» **AIM OF THE TASK**
Could you find each line of the data below that contains the word "pixels" and copy those lines?

» **Stored records**
--- START ---

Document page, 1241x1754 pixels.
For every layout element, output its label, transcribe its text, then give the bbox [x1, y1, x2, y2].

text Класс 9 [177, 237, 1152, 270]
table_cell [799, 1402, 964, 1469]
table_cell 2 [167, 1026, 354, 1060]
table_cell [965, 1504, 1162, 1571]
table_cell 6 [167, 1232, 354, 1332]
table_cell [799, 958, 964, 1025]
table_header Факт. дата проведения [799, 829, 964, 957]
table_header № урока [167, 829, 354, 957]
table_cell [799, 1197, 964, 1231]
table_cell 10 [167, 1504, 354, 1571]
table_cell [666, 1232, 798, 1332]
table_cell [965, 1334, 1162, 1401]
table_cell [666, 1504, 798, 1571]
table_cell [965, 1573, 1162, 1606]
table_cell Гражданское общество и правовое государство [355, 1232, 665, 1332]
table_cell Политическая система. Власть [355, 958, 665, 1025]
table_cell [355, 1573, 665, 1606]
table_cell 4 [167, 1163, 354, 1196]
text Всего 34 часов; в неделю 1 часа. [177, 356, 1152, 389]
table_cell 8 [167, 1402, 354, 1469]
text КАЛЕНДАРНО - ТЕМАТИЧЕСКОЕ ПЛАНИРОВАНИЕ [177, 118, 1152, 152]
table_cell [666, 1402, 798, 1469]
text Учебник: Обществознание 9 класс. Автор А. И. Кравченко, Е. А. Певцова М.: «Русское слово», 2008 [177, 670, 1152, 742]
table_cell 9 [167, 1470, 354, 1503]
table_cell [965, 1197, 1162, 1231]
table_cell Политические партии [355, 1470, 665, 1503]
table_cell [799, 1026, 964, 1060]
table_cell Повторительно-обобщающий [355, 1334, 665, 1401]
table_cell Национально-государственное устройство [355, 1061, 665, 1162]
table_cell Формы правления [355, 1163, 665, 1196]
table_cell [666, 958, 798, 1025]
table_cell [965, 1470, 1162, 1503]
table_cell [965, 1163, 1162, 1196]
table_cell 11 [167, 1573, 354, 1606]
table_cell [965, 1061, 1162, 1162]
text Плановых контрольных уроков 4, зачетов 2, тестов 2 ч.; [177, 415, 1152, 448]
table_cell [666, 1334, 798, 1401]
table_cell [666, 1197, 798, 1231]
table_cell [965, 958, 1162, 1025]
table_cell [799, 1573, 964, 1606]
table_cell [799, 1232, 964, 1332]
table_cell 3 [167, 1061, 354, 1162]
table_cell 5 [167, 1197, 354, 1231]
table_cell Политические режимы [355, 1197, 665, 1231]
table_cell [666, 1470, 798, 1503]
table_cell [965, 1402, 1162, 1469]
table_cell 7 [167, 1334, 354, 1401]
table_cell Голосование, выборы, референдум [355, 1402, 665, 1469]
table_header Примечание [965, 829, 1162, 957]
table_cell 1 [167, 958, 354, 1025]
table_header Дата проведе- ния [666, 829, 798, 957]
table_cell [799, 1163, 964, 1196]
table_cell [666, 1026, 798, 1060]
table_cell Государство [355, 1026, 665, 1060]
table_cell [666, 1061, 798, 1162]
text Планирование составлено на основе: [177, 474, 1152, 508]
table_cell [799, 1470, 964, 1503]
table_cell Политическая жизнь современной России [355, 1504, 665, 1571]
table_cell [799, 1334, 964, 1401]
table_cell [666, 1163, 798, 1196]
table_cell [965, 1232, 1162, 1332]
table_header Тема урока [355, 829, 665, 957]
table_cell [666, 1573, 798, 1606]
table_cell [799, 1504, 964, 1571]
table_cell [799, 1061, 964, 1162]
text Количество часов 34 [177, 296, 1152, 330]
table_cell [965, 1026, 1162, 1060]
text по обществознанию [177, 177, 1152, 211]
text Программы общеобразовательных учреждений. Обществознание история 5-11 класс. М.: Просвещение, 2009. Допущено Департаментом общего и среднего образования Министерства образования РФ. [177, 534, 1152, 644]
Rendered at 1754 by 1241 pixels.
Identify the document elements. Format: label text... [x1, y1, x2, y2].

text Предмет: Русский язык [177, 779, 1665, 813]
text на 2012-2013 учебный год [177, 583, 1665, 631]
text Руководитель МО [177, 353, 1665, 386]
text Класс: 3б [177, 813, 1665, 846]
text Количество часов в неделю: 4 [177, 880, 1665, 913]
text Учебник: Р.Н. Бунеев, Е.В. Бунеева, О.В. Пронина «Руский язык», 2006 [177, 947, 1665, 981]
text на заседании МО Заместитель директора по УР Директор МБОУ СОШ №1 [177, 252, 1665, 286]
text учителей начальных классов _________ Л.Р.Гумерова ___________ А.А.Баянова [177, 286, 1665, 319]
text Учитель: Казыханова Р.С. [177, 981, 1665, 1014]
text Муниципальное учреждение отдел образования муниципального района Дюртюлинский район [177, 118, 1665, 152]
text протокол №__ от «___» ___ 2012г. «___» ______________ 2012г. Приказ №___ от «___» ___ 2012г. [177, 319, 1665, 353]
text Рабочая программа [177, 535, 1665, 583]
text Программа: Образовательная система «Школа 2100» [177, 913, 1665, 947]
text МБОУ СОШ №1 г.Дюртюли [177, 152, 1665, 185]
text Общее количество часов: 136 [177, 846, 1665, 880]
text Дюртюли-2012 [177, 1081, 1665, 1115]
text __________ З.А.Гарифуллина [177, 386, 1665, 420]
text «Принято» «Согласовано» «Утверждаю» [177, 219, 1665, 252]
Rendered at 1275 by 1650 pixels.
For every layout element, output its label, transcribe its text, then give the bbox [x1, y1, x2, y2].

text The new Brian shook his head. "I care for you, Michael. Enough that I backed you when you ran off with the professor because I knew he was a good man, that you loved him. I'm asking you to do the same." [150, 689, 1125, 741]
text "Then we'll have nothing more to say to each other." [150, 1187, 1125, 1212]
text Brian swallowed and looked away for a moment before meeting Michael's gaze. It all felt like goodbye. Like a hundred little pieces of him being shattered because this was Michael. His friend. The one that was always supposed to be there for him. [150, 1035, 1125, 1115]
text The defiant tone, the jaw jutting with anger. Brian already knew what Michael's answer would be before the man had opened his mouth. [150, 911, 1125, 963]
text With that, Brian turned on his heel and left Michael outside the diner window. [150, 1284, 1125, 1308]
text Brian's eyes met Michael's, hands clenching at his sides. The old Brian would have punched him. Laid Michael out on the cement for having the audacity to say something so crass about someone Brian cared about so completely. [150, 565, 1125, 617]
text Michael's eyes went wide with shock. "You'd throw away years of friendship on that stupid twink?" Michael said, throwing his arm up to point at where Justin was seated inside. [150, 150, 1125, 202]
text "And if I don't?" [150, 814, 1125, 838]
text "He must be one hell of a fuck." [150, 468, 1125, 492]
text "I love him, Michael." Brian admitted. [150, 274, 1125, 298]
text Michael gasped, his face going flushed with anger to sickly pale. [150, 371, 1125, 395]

--- END ---

» **SOLUTION TO THIS EXERCISE**
Document page, 1241x1754 pixels.
Rendered at 1754 by 1241 pixels.
Rendered at 1275 by 1650 pixels.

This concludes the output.